Se encontró ropa suya manchada con sangre, el mismo grupo sanguíneo de Andrea, aunque aseguró que en ningún momento había tocado el cuerpo. Ni para intentar reanimarla ni para darle un último abrazo cuando comprobaron que estaba muerta. La sangre en la ropa, dijo, tal vez se la había pegado el marido que sí tenía la camisa ensangrentada porque sí había tomado contacto con el cadáver. Los esposos se habían abrazado para consolarse.
Quienes la conocieron la recuerdan como una mujer distante, un poco indiferente, extraña. En el momento del crimen, Gloria tenía cuarenta y seis años, la misma edad que tendría, ahora, Andrea. Era ama de casa.

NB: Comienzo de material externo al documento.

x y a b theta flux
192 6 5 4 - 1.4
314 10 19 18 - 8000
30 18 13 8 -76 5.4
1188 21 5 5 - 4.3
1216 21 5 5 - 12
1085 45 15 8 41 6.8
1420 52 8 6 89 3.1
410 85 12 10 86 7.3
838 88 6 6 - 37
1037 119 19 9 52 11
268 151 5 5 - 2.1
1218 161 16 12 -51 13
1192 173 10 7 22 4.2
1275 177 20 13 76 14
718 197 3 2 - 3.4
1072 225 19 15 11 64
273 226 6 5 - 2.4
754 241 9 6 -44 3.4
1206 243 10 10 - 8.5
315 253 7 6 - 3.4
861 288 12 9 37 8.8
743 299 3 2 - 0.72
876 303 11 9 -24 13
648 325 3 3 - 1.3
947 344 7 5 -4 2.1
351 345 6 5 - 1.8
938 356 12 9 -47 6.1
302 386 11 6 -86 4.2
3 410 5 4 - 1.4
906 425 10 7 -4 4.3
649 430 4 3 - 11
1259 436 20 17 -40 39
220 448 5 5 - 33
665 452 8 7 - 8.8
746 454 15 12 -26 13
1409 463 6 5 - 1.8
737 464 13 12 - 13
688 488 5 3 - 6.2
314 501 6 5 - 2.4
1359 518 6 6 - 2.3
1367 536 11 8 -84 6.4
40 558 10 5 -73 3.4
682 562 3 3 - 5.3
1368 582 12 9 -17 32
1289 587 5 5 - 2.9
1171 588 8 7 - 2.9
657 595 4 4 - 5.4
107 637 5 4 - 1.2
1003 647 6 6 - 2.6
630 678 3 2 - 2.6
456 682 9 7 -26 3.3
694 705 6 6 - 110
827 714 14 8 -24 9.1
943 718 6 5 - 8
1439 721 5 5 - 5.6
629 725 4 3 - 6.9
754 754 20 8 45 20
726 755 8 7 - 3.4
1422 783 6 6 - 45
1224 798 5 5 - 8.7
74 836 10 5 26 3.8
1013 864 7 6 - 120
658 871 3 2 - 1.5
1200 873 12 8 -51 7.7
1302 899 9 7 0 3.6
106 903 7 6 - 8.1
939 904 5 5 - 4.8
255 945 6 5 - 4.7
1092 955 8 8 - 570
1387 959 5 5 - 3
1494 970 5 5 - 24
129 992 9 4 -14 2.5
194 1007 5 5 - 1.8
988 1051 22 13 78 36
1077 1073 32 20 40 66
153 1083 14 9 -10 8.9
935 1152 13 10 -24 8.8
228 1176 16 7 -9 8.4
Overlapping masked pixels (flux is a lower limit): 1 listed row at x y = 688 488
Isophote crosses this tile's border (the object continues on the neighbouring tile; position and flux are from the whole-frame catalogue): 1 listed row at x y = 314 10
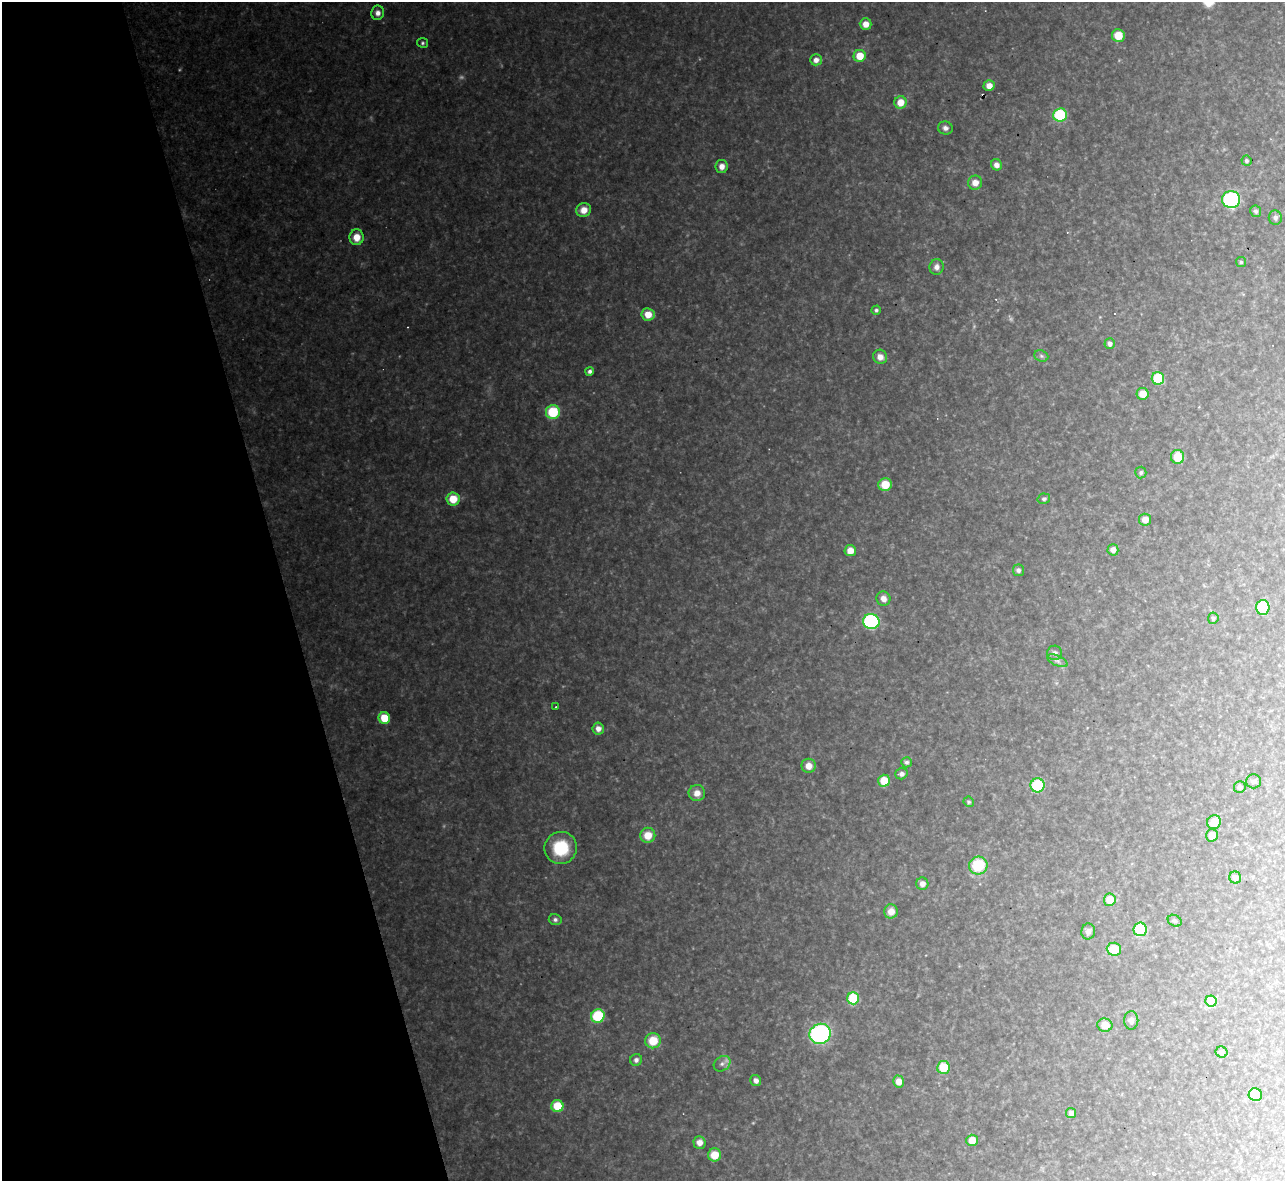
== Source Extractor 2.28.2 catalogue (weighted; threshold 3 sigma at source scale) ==
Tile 5 of 4 x 4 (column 1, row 2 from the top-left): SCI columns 1-1283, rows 2499-3677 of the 5133 x 5115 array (HDU 1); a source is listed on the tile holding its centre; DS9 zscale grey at full resolution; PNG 1287 x 1183 px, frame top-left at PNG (2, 2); each listed source drawn as its Kron ellipse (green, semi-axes under 4 px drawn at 4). Shown black and unused: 22% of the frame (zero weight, under 3 of 4 exposures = <1% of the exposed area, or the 3 px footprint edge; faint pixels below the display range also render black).
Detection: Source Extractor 2.28.2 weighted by HDU 2 'WHT'; one run over the whole footprint, this tile lists its part. Background 0.319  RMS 0.019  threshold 0.0871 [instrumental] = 3 sigma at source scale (4.5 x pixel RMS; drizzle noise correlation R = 1.50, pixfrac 1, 0.05/0.05 arcsec/px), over >= 5 px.
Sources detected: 95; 2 too faint to see at this stretch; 3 cosmic-ray / hot-pixel residue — neither listed nor drawn; the other 90 listed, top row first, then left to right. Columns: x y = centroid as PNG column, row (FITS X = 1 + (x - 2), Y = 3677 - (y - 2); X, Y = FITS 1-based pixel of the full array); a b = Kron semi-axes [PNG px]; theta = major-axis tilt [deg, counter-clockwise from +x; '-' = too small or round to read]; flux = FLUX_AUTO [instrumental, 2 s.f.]
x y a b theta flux
378 13 7 6 - 11
866 24 6 6 - 18
1118 35 6 6 - 31
422 43 5 5 - 3.3
860 56 6 6 - 34
816 60 6 5 - 10
989 86 5 5 - 15
900 102 6 6 - 28
1060 115 7 6 - 110
945 128 7 6 - 7
1246 161 5 5 - 4.2
996 165 6 5 - 10
722 166 6 6 - 13
975 183 7 7 - 17
1231 199 9 8 - 220
584 210 7 7 - 20
1256 211 6 5 - 5.8
1275 218 7 6 - 5.7
357 237 8 7 - 24
1241 262 5 5 - 3.1
937 267 8 7 - 9.3
876 310 4 4 - 4
648 314 6 6 - 27
1110 343 5 5 - 7.4
1041 356 7 5 -21 4.3
880 357 7 7 - 13
590 371 4 4 - 5.5
1158 378 6 6 - 80
1143 394 6 6 - 24
553 412 7 7 - 81
1177 457 7 6 - 39
1141 472 6 5 - 4.1
885 484 6 6 - 39
453 499 6 6 - 41
1044 499 6 5 - 4.2
1145 520 6 6 - 15
1113 550 5 5 - 10
850 551 5 5 - 19
1018 570 6 5 - 5.9
883 599 7 6 - 13
1263 607 7 6 - 64
1213 618 5 5 - 4.2
871 621 8 7 - 250
1055 653 7 7 - 8.2
1057 661 11 5 -24 6.6
556 707 3 2 - 1.5
384 718 6 5 - 43
598 729 6 5 - 12
906 762 5 5 - 4.5
809 766 7 7 - 19
901 774 6 5 - 7.7
884 781 6 6 - 40
1254 781 7 7 - 4.9
1038 785 7 7 - 86
1240 787 6 6 - 5.1
697 793 8 8 - 17
969 802 5 5 - 3.5
1214 822 7 6 - 30
648 835 7 7 - 31
1212 835 6 6 - 20
561 848 16 16 - 83
978 865 9 9 - 75
1235 878 6 6 - 12
922 884 6 6 - 11
1110 900 6 6 - 34
891 911 7 6 - 19
555 920 6 5 - 5.3
1175 921 7 5 -29 3.9
1140 929 7 6 - 88
1088 931 8 7 - 8
1114 949 7 6 - 42
853 998 6 6 - 93
1211 1001 6 5 - 58
598 1016 7 6 - 100
1131 1020 9 7 89 6.8
1105 1025 7 6 - 22
820 1034 11 10 - 320
653 1041 8 7 - 44
1222 1052 6 5 - 7.2
636 1060 6 5 - 6.6
722 1064 9 7 37 8.3
943 1067 6 6 - 55
756 1081 6 5 - 7.7
899 1081 6 5 - 16
1255 1095 7 6 - 70
557 1106 6 6 - 56
1071 1113 5 5 - 8.5
972 1140 6 5 - 27
699 1142 6 6 - 14
714 1155 6 6 - 35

Luego de encontrar a la hija ensangrentada en su cama, el padre y un vecino fueron a buscar al médico de la familia, el doctor Raúl Favre. Cuando el médico entró al dormitorio, Gloria estaba sentada en la cama de al lado, con las manos cruzadas sobre la falda, mirando el vacío. Como autista, dijo él. Y según testigos cercanos, así permaneció el resto de la madrugada, en el velatorio cuando les devolvieron el cuerpo, y las semanas siguientes a la muerte de su hija. Como anestesiada.
* Fragmento de Chicas muertas, páginas 119 y 120.